El incidente ocurrió el 20 de septiembre del año pasado, cuando, tras una riña, el oficial disparó al joven en el muslo derecho, una herida que, según el personal médico, pasó a un milímetro de la arteria femoral y puso en riesgo su vida. Tras dos meses de hospitalización en el Hospital Militar de Pinar del Río y dos meses de convalecencia en su hogar en Sandino, Díaz-Pimienta fue detenido y trasladado a la Unidad de Prevención en Entronque de Ova. Su madre, Yarenni Domínguez Caldevilla, confirmó que el recluta permanece bajo custodia a la espera de ser enviado a la prisión militar El Globo, en La Habana.
La madre del joven ha denunciado las condiciones en las que su hijo se encuentra recluido, evidenciando un claro patrón de represión y acoso psicológico. Durante las visitas, el régimen de La Habana mantiene a un militar vigilando cada movimiento, impidiendo cualquier privacidad o comunicación fluida entre ambos. Domínguez Caldevilla detalló que en una de sus visitas recientes observó en su hijo claros \»rasgos de depresión, tristeza y miedo\», secuelas evidentes tras el ataque y el posterior encarcelamiento. El gobierno cubano ha optado por criminalizar a la víctima, imputándole los delitos de \»desobediencia y violencia contra el jefe\».

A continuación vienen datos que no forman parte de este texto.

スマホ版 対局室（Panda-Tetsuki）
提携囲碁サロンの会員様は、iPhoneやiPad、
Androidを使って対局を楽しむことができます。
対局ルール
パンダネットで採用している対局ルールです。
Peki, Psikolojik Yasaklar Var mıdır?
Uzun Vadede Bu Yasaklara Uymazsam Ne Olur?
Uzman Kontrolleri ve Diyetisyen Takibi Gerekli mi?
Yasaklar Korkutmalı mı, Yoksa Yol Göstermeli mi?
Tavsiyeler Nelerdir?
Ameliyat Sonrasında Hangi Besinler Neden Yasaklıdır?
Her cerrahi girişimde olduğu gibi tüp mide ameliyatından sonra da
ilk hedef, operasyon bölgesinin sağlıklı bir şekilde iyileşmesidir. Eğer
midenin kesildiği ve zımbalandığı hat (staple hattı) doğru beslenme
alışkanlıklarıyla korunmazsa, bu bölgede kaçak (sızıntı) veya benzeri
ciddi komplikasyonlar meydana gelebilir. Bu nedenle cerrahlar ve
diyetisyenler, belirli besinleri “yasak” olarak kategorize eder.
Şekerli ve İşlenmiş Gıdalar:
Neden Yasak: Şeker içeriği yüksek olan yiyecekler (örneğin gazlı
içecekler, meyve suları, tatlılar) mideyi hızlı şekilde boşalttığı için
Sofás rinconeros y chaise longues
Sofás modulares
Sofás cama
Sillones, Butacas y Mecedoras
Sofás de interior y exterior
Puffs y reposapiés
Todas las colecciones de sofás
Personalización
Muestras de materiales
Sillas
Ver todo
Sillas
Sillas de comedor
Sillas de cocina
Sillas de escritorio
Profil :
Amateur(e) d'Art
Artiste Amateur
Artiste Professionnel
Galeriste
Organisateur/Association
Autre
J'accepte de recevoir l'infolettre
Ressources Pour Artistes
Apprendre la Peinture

Opacidad y violencia en el Servicio Militar Activo
El caso de Díaz-Pimienta no es un suceso aislado, sino que refleja una problemática estructural dentro del Servicio Militar Activo (SMA), de carácter obligatorio en Cuba. La dictadura cubana ha mantenido durante décadas un hermetismo absoluto sobre las bajas y abusos dentro de los cuarteles. No existen cifras oficiales sobre los jóvenes que han fallecido o sufrido agresiones desde 1963, ya sea por suicidios, accidentes o violencia intencional por parte de superiores, dejando a las familias en un estado de indefensión total ante la arbitrariedad del poder militar.
Frente a esta política de silencio impuesta por el ejecutivo cubano, plataformas independientes y activistas han asumido la labor de documentar estos abusos. Iniciativas como la página \»No más víctimas en el servicio militar en Cuba\» han logrado registrar al menos 50 muertes entre 2020 y 2025. La detención tardía del oficial agresor y el encarcelamiento inmediato del joven recluta evidencian, una vez más, la falta de garantías procesales y el desprecio institucional hacia la vida de los ciudadanos obligados a vestir el uniforme, profundizando la crisis de legitimidad y el rechazo social hacia el servicio militar obligatorio.